Data for the task:
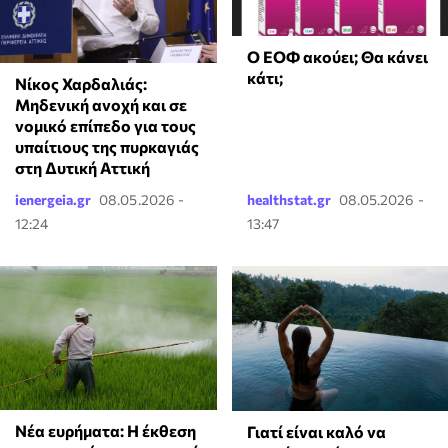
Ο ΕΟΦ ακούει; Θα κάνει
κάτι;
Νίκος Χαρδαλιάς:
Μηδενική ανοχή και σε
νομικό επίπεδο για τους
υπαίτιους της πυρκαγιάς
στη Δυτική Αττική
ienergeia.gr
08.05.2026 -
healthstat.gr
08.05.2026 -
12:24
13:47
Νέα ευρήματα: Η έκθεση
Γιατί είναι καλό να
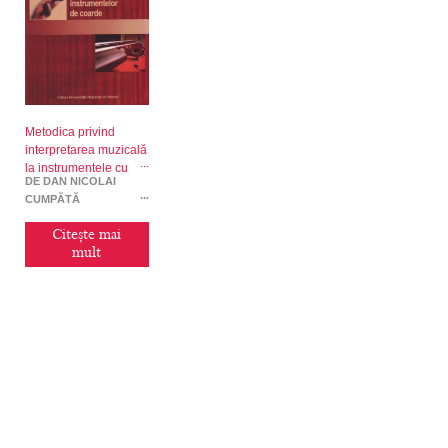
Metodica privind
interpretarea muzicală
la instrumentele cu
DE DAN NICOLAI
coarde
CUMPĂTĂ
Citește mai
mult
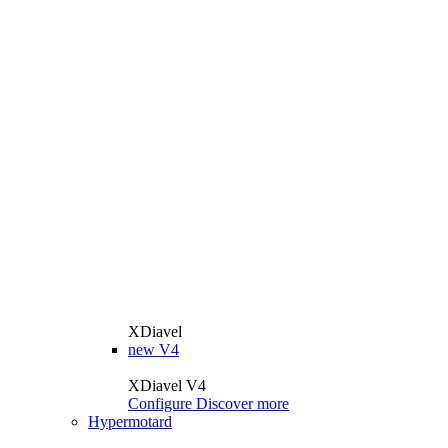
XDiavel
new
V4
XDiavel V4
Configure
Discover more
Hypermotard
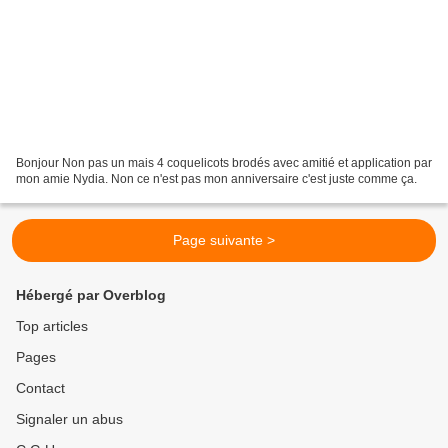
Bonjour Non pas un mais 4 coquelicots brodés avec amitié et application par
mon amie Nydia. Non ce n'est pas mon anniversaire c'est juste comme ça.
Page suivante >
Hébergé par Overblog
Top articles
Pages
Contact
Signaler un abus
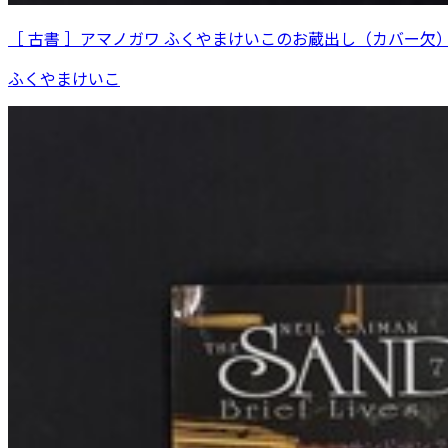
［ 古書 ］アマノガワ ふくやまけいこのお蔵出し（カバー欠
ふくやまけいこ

--

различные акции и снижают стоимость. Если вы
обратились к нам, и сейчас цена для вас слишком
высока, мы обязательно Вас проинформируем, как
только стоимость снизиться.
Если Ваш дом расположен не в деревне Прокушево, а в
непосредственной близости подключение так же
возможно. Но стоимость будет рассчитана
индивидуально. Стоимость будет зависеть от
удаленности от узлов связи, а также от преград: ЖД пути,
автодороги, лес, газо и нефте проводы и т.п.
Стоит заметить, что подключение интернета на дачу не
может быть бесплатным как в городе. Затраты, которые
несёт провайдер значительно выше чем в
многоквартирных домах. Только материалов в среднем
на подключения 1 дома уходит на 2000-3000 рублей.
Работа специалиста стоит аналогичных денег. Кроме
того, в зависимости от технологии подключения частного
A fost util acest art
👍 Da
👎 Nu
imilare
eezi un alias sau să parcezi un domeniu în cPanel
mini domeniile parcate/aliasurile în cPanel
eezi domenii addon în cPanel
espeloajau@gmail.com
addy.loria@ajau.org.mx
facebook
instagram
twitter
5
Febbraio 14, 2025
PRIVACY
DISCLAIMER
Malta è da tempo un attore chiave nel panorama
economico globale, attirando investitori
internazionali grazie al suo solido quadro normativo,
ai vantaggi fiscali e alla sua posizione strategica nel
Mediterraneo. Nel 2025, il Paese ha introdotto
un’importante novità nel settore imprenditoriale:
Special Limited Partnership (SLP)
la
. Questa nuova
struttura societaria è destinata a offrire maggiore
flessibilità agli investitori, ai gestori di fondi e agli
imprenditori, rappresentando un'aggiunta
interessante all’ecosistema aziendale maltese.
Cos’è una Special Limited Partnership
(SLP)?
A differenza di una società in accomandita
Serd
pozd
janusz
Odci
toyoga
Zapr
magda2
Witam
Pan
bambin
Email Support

To do: In the data above, which lines lie between the line with "A differenza di una società in accomandita" and the line with "Email Support", inclusive? Print those lines exactly and nothing else.

Output for this task:
A differenza di una società in accomandita
Serd
pozd
janusz
Odci
toyoga
Zapr
magda2
Witam
Pan
bambin
Email Support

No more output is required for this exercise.